Em vez de brinquedo, instrumento

Estadão

04 Outubro 2012 | 12h04

 Valéria França

O paulistano Lucas Borges, de 9 anos, já fala em ter uma banda quando crescer. Usa jaqueta de couro, calça jeans desbotada e bracelete de roqueiro. E o mais importante: Lucas tem uma guitarra de verdade, porém 3/4 menor do que a convencional feita para adultos.

 Lucas, com sua guitarra 3/4, quer ter uma banda de verdade - Marcio Fernandes/AE

Marcio Fernandes/AE
Lucas, com sua guitarra 3/4, quer ter uma banda de verdade

Instrumentos como o de Lucas acabam sendo mais leves, confortáveis e anatomicamente compatíveis com as crianças. E, segundo professores de música, facilitam o aprendizado e não comprometem o desenvolvimento físico dos alunos. Violino, violão e bateria também são encontrados em lojas especializadas na versão kids.

“Tive alunos na escola que choravam quando ensaiavam em casa.
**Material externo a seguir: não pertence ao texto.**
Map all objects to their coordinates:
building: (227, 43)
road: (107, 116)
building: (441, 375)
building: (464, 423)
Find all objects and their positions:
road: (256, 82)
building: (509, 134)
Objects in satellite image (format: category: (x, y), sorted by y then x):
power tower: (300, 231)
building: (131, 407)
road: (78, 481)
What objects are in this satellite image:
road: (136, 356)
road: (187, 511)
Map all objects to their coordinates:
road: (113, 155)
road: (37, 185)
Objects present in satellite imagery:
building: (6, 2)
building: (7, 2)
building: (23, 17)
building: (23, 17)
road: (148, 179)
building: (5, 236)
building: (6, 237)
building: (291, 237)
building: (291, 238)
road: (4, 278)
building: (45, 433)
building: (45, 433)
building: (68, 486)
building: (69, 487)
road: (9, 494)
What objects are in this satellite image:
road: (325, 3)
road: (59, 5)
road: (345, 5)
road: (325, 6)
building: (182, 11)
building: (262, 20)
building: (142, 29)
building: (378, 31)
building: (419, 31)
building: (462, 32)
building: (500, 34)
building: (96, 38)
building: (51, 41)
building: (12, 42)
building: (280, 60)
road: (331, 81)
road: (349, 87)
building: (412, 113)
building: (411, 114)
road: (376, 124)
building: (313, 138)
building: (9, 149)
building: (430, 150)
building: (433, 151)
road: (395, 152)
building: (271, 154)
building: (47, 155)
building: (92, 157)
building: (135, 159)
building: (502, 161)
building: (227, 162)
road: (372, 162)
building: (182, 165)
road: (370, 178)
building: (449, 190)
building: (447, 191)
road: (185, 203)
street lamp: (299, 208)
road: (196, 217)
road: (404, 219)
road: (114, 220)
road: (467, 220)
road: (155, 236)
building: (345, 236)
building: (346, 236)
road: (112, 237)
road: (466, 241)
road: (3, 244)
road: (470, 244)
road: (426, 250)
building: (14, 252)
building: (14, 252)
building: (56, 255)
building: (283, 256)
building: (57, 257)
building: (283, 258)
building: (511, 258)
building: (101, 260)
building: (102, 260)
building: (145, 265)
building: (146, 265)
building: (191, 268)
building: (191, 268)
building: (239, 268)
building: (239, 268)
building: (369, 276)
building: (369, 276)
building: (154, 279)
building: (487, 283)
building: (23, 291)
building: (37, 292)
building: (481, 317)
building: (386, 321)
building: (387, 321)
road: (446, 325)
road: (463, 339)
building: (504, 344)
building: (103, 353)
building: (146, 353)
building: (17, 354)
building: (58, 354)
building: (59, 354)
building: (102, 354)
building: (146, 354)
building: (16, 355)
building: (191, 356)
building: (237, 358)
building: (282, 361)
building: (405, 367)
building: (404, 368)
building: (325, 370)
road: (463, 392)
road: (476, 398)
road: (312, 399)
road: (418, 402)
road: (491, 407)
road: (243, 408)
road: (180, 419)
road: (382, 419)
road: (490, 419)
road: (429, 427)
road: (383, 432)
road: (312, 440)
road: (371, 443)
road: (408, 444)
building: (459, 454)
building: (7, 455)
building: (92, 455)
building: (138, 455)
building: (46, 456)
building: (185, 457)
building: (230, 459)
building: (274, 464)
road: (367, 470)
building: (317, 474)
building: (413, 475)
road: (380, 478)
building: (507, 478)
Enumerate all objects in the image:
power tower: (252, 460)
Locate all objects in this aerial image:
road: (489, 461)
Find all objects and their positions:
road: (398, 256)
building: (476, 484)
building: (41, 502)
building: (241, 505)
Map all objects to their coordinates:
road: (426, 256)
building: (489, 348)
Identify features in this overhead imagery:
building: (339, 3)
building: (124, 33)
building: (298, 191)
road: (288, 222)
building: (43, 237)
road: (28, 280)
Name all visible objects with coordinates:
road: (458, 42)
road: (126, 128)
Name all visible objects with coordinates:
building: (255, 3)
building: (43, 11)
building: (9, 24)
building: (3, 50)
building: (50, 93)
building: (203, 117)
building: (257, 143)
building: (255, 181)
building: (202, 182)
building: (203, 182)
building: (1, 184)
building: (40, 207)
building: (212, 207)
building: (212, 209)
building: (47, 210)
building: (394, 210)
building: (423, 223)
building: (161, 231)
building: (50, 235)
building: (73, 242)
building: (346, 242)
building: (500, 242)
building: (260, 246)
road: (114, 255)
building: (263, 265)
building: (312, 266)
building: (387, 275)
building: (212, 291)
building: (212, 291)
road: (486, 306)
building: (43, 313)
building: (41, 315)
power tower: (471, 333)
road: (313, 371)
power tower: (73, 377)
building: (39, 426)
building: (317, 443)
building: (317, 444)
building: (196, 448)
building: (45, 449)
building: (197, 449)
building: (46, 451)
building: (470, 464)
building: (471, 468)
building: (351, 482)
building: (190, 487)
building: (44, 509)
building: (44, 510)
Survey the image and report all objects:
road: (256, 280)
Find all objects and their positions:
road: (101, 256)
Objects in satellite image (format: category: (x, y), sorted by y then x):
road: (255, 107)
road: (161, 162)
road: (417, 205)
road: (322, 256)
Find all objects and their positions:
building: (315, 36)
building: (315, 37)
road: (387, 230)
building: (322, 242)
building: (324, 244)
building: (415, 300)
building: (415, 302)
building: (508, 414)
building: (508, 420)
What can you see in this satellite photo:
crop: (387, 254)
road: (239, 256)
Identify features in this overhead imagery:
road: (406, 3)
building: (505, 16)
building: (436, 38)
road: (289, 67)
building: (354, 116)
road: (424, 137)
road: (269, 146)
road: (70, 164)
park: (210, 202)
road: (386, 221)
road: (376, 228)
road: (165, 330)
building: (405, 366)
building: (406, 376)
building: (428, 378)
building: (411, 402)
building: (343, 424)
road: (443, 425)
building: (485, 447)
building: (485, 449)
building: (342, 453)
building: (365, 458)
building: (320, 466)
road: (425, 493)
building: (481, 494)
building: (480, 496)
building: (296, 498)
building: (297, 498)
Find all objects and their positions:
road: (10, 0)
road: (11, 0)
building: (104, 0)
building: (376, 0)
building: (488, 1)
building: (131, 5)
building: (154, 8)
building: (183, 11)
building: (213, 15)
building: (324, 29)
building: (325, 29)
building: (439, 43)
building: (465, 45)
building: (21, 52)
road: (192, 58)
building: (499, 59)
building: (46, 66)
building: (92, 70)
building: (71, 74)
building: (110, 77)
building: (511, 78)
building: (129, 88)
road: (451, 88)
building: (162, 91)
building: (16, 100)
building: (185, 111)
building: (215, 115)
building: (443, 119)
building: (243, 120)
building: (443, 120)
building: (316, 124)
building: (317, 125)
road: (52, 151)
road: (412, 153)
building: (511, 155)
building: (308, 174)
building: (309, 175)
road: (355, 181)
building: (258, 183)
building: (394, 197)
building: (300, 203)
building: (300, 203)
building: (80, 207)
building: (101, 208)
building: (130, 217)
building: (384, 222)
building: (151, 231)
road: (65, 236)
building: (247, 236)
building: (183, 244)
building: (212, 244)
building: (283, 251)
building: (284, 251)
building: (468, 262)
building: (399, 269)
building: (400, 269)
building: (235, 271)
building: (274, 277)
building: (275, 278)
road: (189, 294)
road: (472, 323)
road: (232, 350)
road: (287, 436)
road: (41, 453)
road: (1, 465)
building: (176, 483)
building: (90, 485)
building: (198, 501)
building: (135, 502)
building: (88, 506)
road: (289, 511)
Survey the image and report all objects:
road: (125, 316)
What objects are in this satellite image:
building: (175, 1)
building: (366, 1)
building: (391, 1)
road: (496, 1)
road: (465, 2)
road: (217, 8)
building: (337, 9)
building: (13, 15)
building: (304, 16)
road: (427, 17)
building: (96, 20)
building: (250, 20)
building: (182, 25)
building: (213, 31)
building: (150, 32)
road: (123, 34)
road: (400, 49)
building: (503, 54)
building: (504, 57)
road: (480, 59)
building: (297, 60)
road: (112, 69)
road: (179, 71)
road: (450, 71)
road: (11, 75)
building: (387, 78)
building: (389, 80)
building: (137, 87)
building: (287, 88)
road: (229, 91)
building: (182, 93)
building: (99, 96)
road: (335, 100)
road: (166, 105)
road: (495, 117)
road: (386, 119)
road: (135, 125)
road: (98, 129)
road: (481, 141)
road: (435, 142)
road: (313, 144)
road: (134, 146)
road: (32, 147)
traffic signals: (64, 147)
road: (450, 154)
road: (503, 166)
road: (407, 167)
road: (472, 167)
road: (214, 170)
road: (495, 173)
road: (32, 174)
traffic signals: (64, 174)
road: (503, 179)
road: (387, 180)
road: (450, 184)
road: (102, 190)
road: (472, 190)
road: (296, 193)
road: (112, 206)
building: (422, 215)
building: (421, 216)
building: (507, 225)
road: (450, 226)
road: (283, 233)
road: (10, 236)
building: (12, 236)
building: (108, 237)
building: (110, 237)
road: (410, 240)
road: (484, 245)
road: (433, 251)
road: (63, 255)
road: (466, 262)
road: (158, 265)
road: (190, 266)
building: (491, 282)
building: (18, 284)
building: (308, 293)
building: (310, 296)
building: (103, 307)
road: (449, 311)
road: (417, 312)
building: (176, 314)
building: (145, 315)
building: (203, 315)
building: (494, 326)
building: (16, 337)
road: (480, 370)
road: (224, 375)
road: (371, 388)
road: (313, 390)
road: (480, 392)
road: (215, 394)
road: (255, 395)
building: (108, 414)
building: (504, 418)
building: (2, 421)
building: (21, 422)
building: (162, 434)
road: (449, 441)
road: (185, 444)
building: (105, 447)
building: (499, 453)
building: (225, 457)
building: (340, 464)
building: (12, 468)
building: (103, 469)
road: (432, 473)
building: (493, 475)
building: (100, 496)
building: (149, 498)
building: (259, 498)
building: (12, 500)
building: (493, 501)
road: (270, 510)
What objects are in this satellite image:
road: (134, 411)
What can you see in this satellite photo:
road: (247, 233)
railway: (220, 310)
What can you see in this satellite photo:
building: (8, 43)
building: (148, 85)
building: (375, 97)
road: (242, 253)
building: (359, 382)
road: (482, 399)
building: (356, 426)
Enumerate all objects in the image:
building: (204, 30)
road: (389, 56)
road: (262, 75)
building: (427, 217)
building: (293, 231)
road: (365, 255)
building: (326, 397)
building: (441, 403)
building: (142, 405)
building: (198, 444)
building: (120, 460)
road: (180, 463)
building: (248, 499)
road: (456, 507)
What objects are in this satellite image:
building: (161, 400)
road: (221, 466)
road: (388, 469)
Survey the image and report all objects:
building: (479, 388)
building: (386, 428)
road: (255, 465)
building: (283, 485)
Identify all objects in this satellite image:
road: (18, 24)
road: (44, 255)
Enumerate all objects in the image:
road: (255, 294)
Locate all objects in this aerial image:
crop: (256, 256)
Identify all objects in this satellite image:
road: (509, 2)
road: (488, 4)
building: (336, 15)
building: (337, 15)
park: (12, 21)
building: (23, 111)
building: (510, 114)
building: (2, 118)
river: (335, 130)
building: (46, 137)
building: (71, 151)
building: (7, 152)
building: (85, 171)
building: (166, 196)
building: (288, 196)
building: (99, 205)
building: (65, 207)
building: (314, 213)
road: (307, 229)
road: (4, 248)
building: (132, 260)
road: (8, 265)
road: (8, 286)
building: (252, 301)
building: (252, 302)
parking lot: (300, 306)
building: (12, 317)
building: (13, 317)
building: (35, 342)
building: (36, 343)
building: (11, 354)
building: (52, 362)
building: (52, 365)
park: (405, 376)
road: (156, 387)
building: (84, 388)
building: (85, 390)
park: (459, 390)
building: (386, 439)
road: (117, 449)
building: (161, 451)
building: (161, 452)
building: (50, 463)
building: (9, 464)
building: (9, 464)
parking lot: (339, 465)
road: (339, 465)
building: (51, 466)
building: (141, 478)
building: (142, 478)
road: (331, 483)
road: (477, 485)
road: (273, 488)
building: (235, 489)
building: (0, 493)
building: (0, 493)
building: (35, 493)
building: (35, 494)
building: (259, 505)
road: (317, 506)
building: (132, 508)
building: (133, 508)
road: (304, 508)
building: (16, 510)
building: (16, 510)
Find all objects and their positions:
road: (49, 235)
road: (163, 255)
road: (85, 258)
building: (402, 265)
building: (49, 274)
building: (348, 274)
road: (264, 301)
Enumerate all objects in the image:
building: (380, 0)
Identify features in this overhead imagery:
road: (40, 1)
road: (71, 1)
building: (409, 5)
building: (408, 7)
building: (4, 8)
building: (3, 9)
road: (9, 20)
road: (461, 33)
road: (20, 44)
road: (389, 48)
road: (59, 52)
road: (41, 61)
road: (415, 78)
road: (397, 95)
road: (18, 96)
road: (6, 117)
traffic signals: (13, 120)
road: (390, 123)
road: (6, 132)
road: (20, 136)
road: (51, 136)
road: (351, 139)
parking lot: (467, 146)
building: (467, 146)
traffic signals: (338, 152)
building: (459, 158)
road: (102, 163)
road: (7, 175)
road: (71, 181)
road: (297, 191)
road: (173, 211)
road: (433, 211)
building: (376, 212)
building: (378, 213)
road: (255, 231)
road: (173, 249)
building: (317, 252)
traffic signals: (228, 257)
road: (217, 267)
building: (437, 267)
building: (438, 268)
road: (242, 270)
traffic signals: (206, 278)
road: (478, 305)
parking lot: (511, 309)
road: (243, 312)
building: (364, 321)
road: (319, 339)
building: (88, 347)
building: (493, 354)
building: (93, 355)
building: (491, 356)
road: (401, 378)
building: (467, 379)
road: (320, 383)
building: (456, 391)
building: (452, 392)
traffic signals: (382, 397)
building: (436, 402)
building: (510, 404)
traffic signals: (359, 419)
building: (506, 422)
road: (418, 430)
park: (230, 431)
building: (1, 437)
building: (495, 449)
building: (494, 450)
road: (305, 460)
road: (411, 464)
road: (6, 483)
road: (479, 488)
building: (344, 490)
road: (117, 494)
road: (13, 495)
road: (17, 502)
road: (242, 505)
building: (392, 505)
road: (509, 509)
Quando conversava com as mães, descobria que estavam tocando em guitarras grandes demais para o tamanho deles. Acabavam forçando muito braços e mãos para alcançar as cordas da guitarra e desenvolviam lesões”, diz Sérgio Sciotti, sócio da escola de música Art Livre.

Como escolher. Apesar de menores, esses instrumentos têm preço de gente grande. “Uma boa guitarra sai por entre R$ 800 e R$ 1,5 mil”, afirma Wanderson Bersani, de 41 anos, coordenador pedagógico da Escola de Música e Tecnologia, que indica as marcas Gibson, Zaganin, Yamaha e Tagima. “É possível até encontrar instrumentos mais baratos, mas eles não duram. Por isso, é melhor investir um pouco mais.”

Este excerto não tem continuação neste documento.